* EXERCISE REQUIREMENTS: Look through the data below. Pick out the lines holding the string "IŞIK".

(Collected data)
________________________

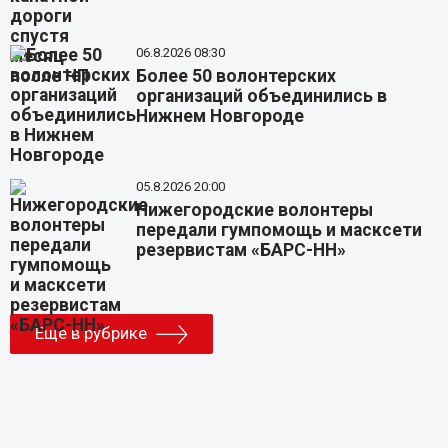
06.8.2026 08:30
Более 50 волонтерских
организаций объединились в
Нижнем Новгороде
05.8.2026 20:00
Нижегородские волонтеры
передали гумпомощь и масксети
резервистам «БАРС-НН»
Еще в рубрике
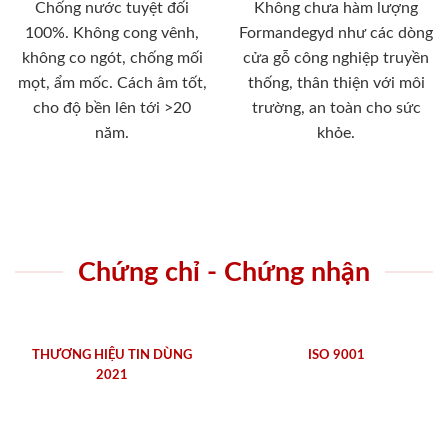
Chống nước tuyệt đối
Không chưa hàm lượng
100%. Không cong vênh,
Formandegyd như các dòng
không co ngót, chống mối
cửa gỗ công nghiệp truyền
mọt, ẩm mốc. Cách âm tốt,
thống, thân thiện với môi
cho độ bền lên tới >20
trường, an toàn cho sức
năm.
khỏe.
Chứng chỉ - Chứng nhận
THƯƠNG HIỆU TIN DÙNG
ISO 9001
2021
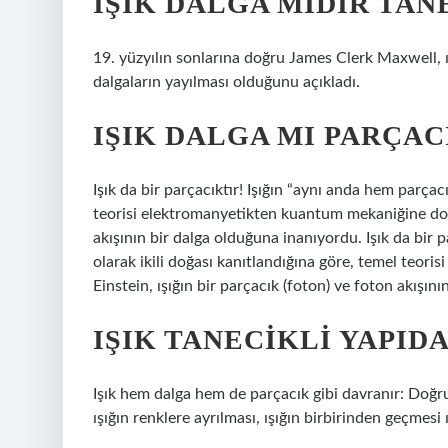
IŞIK DALGA MIDIR TAN
19. yüzyılın sonlarına doğru James Clerk Maxwell, 
dalgaların yayılması olduğunu açıkladı.
IŞIK DALGA MI PARÇAC
Işık da bir parçacıktır! Işığın “aynı anda hem parçac
teorisi elektromanyetikten kuantum mekaniğine doğru
akışının bir dalga olduğuna inanıyordu. Işık da bir 
olarak ikili doğası kanıtlandığına göre, temel teor
Einstein, ışığın bir parçacık (foton) ve foton akışın
IŞIK TANECIKLI YAPIDA
Işık hem dalga hem de parçacık gibi davranır: Doğrus
ışığın renklere ayrılması, ışığın birbirinden geçmes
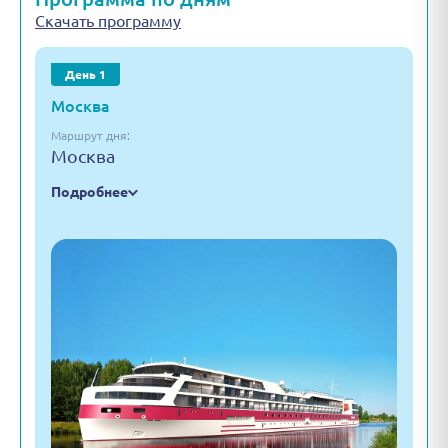
Скачать программу
День 1
Москва
Маршрут дня:
Москва
Подробнее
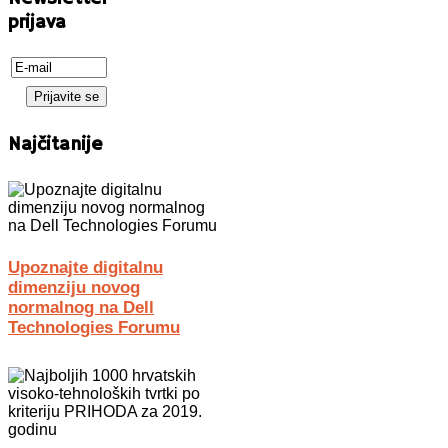
prijava
Najčitanije
Upoznajte digitalnu
dimenziju novog
normalnog na Dell
Technologies Forumu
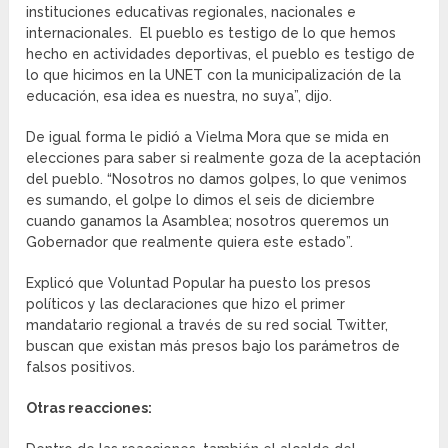
instituciones educativas regionales, nacionales e
internacionales. El pueblo es testigo de lo que hemos
hecho en actividades deportivas, el pueblo es testigo de
lo que hicimos en la UNET con la municipalización de la
educación, esa idea es nuestra, no suya”, dijo.
De igual forma le pidió a Vielma Mora que se mida en
elecciones para saber si realmente goza de la aceptación
del pueblo. “Nosotros no damos golpes, lo que venimos
es sumando, el golpe lo dimos el seis de diciembre
cuando ganamos la Asamblea; nosotros queremos un
Gobernador que realmente quiera este estado”.
Explicó que Voluntad Popular ha puesto los presos
políticos y las declaraciones que hizo el primer
mandatario regional a través de su red social Twitter,
buscan que existan más presos bajo los parámetros de
falsos positivos.
Otras reacciones:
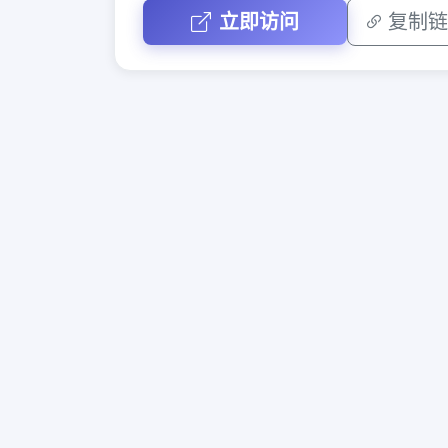
立即访问
复制链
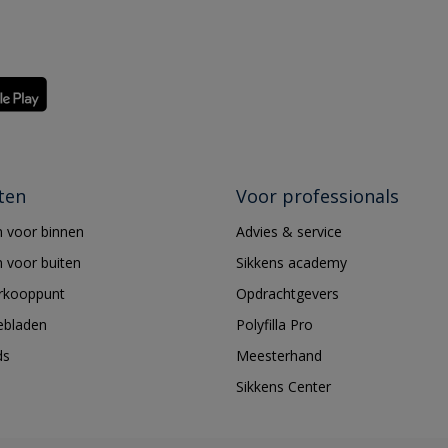
ten
Voor professionals
 voor binnen
Advies & service
 voor buiten
Sikkens academy
erkooppunt
Opdrachtgevers
ebladen
Polyfilla Pro
ds
Meesterhand
Sikkens Center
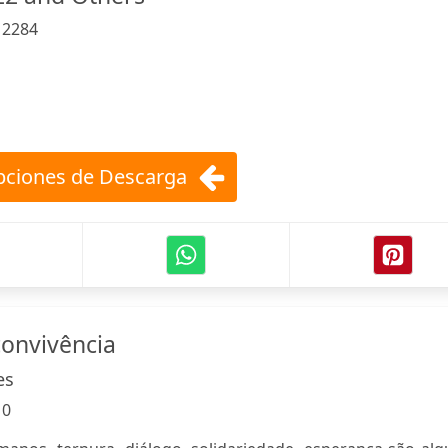
:
2284
ciones de Descarga
onvivência
es
:
0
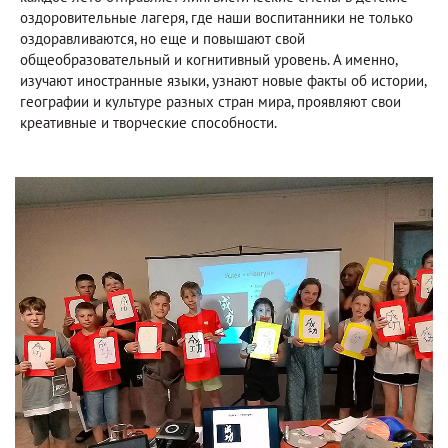
оздоровительные лагеря, где наши воспитанники не только
оздоравливаются, но еще и повышают свой
общеобразовательный и когнитивный уровень. А именно,
изучают иностранные языки, узнают новые факты об истории,
географии и культуре разных стран мира, проявляют свои
креативные и творческие способности.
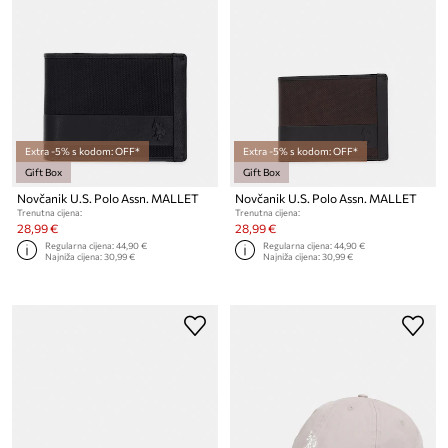
Extra -5% s kodom: OFF*
Extra -5% s kodom: OFF*
Gift Box
Gift Box
Novčanik U.S. Polo Assn. MALLET
Novčanik U.S. Polo Assn. MALLET
Trenutna cijena:
Trenutna cijena:
28,99 €
28,99 €
Regularna cijena:
44,90 €
Regularna cijena:
44,90 €
Najniža cijena:
30,99 €
Najniža cijena:
30,99 €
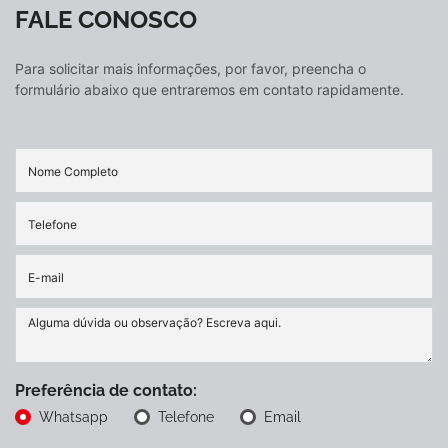
FALE CONOSCO
Para solicitar mais informações, por favor, preencha o
formulário abaixo que entraremos em contato rapidamente.
Preferência de contato:
Whatsapp
Telefone
Email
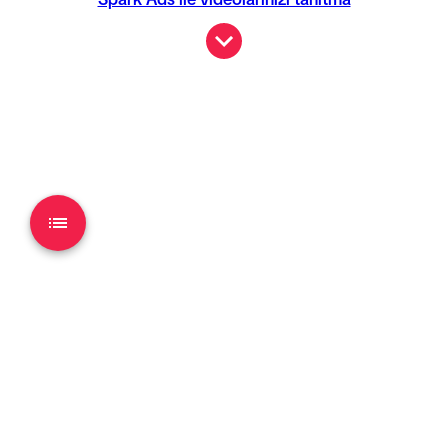
Spark Ads ile videolarınızı tanıtma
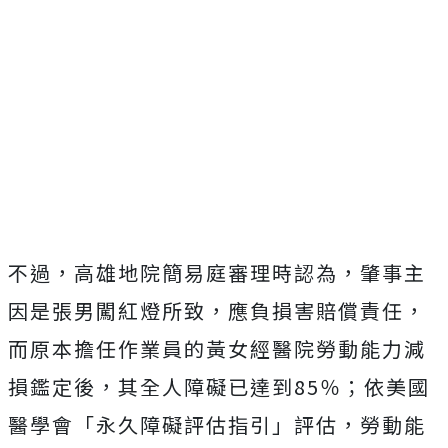
不過，高雄地院簡易庭審理時認為，肇事主
因是張男闖紅燈所致，應負損害賠償責任，
而原本擔任作業員的黃女經醫院勞動能力減
損鑑定後，其全人障礙已達到85％；依美國
醫學會「永久障礙評估指引」評估，勞動能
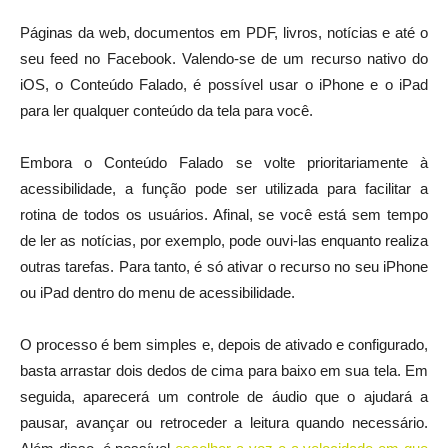
Páginas da web, documentos em PDF, livros, notícias e até o
seu feed no Facebook. Valendo-se de um recurso nativo do
iOS, o Conteúdo Falado, é possível usar o iPhone e o iPad
para ler qualquer conteúdo da tela para você.
Embora o Conteúdo Falado se volte prioritariamente à
acessibilidade, a função pode ser utilizada para facilitar a
rotina de todos os usuários. Afinal, se você está sem tempo
de ler as notícias, por exemplo, pode ouvi-las enquanto realiza
outras tarefas. Para tanto, é só ativar o recurso no seu iPhone
ou iPad dentro do menu de acessibilidade.
O processo é bem simples e, depois de ativado e configurado,
basta arrastar dois dedos de cima para baixo em sua tela. Em
seguida, aparecerá um controle de áudio que o ajudará a
pausar, avançar ou retroceder a leitura quando necessário.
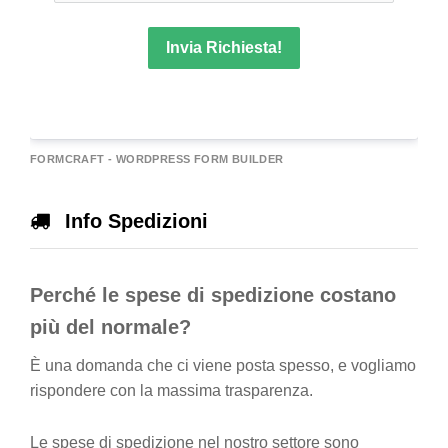
Invia Richiesta!
A
FORMCRAFT - WORDPRESS FORM BUILDER
e
r
Info Spedizioni
n
a
Perché le spese di spedizione costano
v
e
più del normale?
È una domanda che ci viene posta spesso, e vogliamo
rispondere con la massima trasparenza.
Le spese di spedizione nel nostro settore sono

________________________

* WRITTEN SOLUTION:
IŞIK DALGA MIDIR TAN
IŞIK DALGA MI PARÇAC
IŞIK TANECIKLI YAPIDA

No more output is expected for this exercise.